━━━ Records

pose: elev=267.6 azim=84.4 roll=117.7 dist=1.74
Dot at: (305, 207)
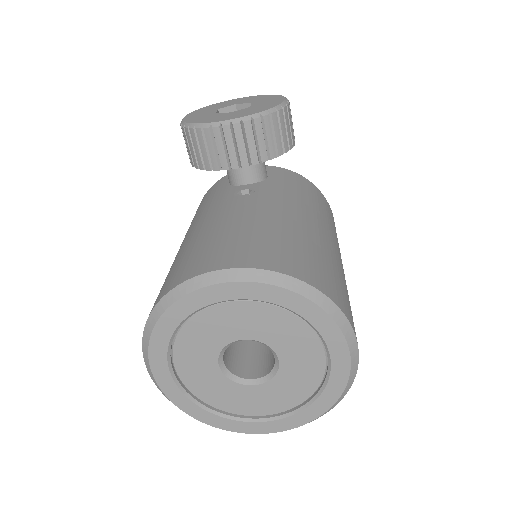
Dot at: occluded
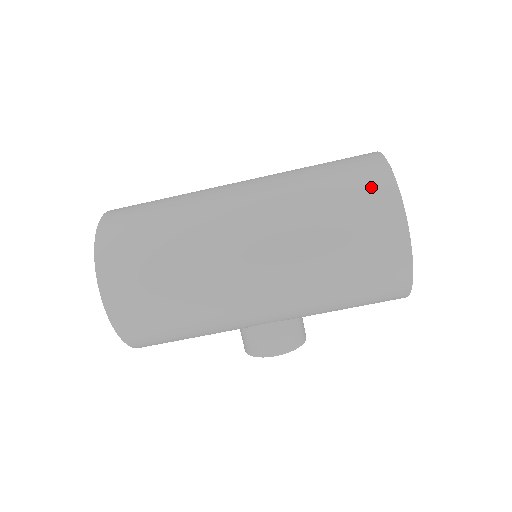
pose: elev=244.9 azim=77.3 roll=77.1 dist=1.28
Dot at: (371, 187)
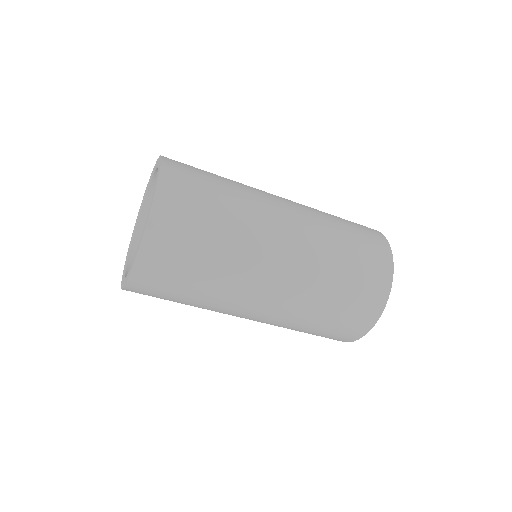
Dot at: (349, 332)
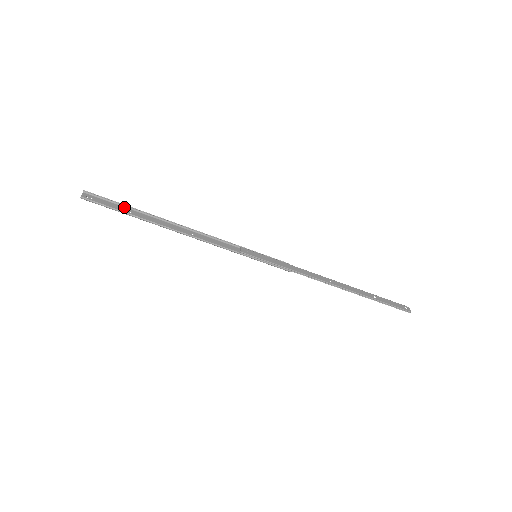
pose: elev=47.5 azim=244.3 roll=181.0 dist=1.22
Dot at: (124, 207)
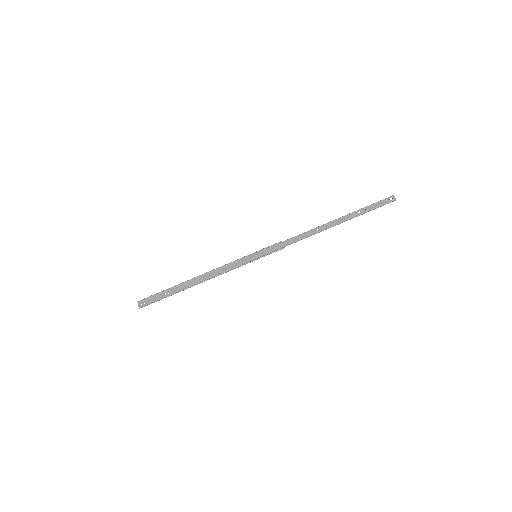
Dot at: (163, 292)
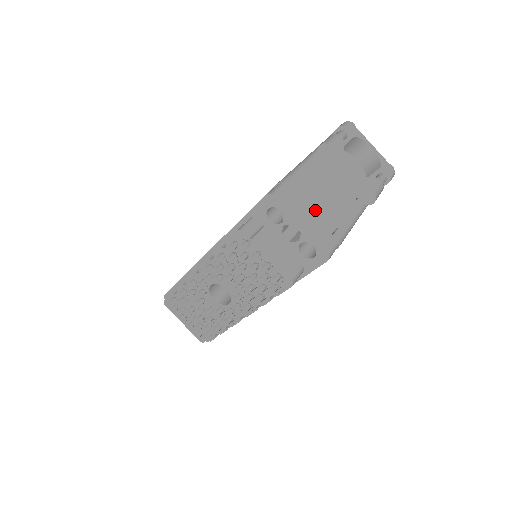
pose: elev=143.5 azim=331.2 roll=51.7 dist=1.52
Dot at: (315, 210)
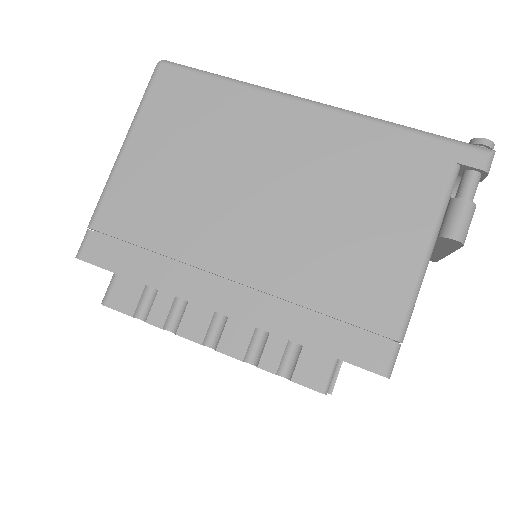
Dot at: occluded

━━━━━━

Work to complete:
Put every line of the material above into a numbered list, skipping any blank lines. Leave the pictures out of your answer.

Task output:
1. pose: elev=267.6 azim=84.4 roll=117.7 dist=1.74
2. Dot at: (305, 207)
3. Dot at: occluded
4. pose: elev=244.9 azim=77.3 roll=77.1 dist=1.28
5. Dot at: (371, 187)
6. Dot at: (349, 332)
7. pose: elev=47.5 azim=244.3 roll=181.0 dist=1.22
8. Dot at: (124, 207)
9. Dot at: (163, 292)
10. pose: elev=143.5 azim=331.2 roll=51.7 dist=1.52
11. Dot at: (315, 210)
12. Dot at: occluded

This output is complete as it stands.